**What to work on**
After locating the line that contains "- green cloth <box>105,0,479,297</box>" in the records below, write out exactly that line and each line after it through the one that contains "Image width covers 47.2°.", and nothing else.

**Data**
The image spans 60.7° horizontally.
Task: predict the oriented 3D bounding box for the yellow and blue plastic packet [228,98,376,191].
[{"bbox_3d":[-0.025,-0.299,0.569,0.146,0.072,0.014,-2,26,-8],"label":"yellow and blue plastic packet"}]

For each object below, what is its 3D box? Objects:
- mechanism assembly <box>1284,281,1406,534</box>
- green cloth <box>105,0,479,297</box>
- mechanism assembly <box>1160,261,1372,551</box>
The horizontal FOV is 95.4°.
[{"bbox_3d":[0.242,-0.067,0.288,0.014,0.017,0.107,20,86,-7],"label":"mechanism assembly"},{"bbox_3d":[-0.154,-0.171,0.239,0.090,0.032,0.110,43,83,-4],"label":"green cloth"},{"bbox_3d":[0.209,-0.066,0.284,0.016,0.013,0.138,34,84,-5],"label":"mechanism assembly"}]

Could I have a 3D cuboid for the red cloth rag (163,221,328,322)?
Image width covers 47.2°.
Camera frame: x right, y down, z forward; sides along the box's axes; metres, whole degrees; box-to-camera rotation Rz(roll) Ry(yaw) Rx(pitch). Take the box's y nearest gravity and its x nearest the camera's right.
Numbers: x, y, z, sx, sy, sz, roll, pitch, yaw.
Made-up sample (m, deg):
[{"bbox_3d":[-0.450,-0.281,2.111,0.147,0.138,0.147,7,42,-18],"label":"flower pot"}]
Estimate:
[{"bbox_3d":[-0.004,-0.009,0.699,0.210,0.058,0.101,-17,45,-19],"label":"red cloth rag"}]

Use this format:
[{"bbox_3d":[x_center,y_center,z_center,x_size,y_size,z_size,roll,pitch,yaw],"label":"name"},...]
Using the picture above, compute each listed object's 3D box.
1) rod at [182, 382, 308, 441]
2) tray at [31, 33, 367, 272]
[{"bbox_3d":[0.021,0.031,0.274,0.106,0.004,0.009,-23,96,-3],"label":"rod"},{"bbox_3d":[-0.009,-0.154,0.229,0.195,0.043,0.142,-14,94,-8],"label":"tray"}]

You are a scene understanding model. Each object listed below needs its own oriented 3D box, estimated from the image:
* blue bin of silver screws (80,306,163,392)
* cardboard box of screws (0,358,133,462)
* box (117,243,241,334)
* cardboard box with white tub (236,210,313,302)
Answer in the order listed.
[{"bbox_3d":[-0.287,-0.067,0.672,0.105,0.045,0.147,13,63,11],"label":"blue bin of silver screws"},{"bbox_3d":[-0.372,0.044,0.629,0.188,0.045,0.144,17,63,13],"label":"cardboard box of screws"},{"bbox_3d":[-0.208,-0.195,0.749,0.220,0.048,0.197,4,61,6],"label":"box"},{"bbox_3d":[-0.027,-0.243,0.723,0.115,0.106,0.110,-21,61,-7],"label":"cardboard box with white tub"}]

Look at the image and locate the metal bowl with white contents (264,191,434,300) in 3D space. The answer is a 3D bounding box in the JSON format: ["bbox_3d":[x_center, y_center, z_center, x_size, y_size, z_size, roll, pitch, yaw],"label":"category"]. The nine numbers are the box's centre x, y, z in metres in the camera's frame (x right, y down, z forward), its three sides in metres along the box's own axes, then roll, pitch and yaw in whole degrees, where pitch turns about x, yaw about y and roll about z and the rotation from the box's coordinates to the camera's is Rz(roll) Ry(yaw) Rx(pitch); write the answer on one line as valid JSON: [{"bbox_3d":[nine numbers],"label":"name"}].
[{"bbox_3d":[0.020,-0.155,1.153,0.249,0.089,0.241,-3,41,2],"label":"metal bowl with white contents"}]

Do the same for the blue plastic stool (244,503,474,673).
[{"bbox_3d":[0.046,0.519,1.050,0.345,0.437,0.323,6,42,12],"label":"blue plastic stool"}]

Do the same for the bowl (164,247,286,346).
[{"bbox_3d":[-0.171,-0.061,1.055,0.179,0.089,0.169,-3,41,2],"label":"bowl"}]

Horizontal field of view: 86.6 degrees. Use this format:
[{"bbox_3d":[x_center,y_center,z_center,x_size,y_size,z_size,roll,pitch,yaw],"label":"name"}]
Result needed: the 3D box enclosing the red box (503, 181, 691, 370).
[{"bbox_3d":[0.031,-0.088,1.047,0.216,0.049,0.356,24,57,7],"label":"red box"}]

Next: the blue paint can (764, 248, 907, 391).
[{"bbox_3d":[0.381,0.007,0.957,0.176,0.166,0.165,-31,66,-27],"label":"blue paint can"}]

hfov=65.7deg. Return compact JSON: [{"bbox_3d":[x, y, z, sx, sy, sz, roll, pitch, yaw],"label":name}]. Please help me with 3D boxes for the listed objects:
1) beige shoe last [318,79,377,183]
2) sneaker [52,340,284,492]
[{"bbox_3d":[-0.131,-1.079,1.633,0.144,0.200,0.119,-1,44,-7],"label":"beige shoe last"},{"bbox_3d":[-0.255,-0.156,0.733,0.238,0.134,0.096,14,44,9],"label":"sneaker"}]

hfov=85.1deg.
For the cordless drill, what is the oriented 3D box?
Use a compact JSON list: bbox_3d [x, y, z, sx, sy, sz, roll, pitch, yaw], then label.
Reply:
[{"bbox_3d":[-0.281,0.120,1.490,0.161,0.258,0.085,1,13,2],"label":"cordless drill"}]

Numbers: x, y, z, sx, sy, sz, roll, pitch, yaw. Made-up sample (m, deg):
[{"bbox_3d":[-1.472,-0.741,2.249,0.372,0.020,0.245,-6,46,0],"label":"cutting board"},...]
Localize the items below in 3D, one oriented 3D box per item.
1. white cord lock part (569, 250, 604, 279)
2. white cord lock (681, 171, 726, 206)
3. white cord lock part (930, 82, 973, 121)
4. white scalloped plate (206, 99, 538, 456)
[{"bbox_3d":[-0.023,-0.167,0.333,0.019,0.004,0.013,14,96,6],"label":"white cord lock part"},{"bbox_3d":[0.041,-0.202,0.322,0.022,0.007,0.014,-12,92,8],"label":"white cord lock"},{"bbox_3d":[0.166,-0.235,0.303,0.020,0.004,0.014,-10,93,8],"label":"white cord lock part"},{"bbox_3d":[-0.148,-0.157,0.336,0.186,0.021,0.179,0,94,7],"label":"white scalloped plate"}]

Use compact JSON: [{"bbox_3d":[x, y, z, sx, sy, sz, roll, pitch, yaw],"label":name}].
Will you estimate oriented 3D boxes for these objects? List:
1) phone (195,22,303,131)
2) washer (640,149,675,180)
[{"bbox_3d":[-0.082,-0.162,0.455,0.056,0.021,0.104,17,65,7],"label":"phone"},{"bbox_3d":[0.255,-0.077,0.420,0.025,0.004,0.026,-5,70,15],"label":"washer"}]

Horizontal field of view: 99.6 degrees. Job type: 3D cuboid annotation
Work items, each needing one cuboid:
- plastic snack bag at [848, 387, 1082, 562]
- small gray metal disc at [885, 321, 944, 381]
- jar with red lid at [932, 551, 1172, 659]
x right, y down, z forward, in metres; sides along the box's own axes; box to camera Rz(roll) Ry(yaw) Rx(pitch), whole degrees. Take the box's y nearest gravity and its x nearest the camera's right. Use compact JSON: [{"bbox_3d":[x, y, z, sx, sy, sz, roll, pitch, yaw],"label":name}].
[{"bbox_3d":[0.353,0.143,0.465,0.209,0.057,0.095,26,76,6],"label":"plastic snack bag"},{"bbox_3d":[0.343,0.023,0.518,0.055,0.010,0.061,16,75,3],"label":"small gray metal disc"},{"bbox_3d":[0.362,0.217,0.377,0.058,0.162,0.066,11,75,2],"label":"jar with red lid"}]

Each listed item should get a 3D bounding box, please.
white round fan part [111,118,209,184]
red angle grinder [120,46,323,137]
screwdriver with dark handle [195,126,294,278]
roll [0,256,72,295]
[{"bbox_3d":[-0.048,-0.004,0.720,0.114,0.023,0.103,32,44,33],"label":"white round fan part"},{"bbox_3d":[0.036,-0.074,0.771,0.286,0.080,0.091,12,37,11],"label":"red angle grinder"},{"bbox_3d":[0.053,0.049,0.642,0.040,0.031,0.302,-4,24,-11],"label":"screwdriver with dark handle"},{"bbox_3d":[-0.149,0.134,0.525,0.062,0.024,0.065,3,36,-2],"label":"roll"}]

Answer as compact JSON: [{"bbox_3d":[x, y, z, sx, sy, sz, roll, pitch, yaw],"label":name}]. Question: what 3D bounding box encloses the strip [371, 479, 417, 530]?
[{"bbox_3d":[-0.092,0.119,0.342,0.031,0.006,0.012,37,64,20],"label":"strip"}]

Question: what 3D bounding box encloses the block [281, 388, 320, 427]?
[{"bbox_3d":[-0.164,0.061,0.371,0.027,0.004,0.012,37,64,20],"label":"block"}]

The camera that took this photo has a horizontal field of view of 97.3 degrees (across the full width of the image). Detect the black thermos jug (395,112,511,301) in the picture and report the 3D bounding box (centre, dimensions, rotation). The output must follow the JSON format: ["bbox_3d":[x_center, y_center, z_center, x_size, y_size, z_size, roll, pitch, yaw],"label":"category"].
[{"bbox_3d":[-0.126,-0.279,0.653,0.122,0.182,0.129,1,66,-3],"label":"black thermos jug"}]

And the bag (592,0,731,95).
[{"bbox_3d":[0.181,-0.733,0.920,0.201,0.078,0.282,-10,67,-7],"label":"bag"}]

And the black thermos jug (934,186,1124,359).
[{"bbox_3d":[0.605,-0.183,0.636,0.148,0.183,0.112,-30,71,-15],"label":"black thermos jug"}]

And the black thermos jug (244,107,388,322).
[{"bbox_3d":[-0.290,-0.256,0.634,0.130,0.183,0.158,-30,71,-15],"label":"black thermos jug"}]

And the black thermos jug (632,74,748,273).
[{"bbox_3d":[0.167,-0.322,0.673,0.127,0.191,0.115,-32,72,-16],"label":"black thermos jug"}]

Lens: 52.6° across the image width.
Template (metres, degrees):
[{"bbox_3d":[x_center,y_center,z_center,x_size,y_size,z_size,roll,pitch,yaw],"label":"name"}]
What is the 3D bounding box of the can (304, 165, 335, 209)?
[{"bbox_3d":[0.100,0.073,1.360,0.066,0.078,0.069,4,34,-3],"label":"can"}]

**Response box**
- green cloth <box>105,0,479,297</box>
- mechanism assembly <box>1160,261,1372,551</box>
The horizontal FOV is 95.4°.
[{"bbox_3d":[0.242,-0.067,0.288,0.014,0.017,0.107,20,86,-7],"label":"mechanism assembly"},{"bbox_3d":[-0.154,-0.171,0.239,0.090,0.032,0.110,43,83,-4],"label":"green cloth"},{"bbox_3d":[0.209,-0.066,0.284,0.016,0.013,0.138,34,84,-5],"label":"mechanism assembly"}]

Could I have a 3D cuboid for the red cloth rag (163,221,328,322)?
Image width covers 47.2°.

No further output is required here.